[Visual scene localization data]
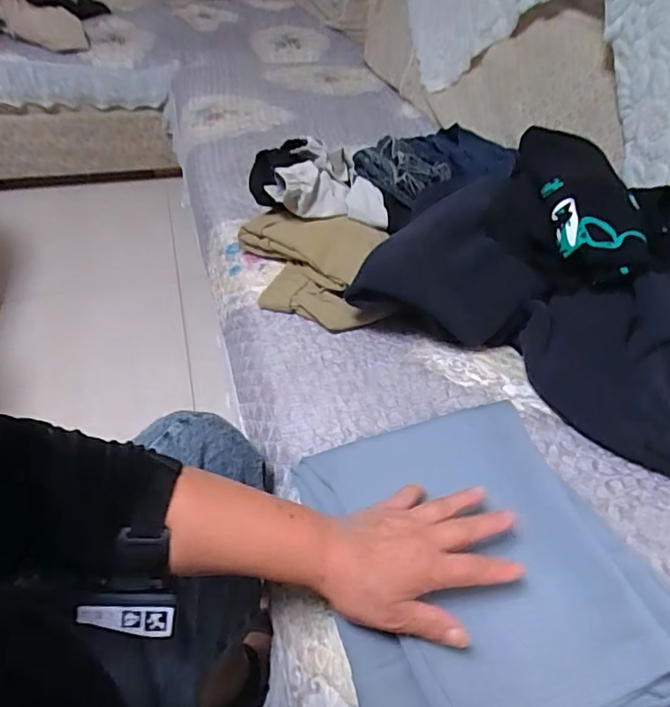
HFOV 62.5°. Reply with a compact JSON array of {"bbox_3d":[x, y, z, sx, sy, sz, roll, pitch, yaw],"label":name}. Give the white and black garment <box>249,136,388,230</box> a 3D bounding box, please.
[{"bbox_3d":[-0.026,-0.247,0.799,0.205,0.079,0.113,4,43,0],"label":"white and black garment"}]

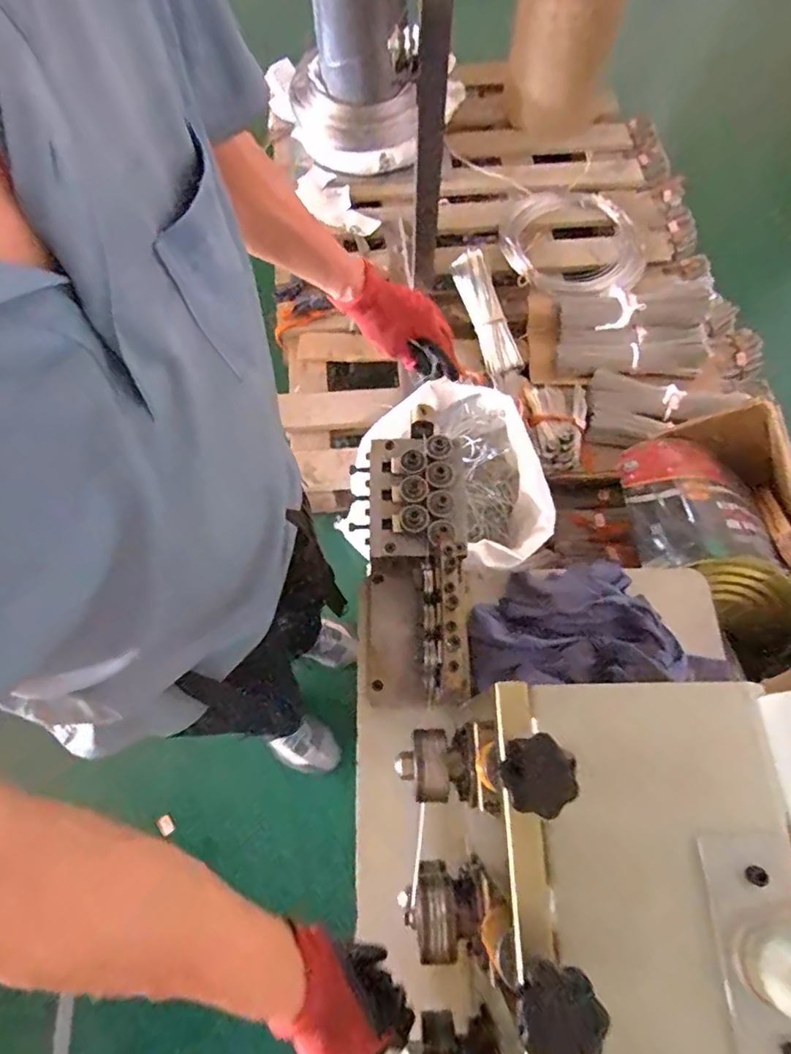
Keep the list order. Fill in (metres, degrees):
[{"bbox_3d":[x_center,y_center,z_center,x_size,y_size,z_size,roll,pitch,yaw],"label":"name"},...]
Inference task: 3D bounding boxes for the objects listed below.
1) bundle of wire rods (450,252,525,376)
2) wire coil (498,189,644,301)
[{"bbox_3d":[0.215,-0.521,1.344,0.086,0.036,0.315,-18,83,-6],"label":"bundle of wire rods"},{"bbox_3d":[0.475,-0.776,1.479,0.386,0.065,0.410,0,69,0],"label":"wire coil"}]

Task item:
Repeat the records in full and exactly, leaving every picture out.

Expected output:
HFOV 62.5°. Reply with a compact JSON array of {"bbox_3d":[x, y, z, sx, sy, sz, roll, pitch, yaw],"label":name}. Give the white and black garment <box>249,136,388,230</box> a 3D bounding box, please.
[{"bbox_3d":[-0.026,-0.247,0.799,0.205,0.079,0.113,4,43,0],"label":"white and black garment"}]

Keep the list order. Fill in (metres, degrees):
[{"bbox_3d":[x_center,y_center,z_center,x_size,y_size,z_size,roll,pitch,yaw],"label":"name"},...]
Inference task: 3D bounding boxes for the objects listed below.
1) bundle of wire rods (450,252,525,376)
2) wire coil (498,189,644,301)
[{"bbox_3d":[0.215,-0.521,1.344,0.086,0.036,0.315,-18,83,-6],"label":"bundle of wire rods"},{"bbox_3d":[0.475,-0.776,1.479,0.386,0.065,0.410,0,69,0],"label":"wire coil"}]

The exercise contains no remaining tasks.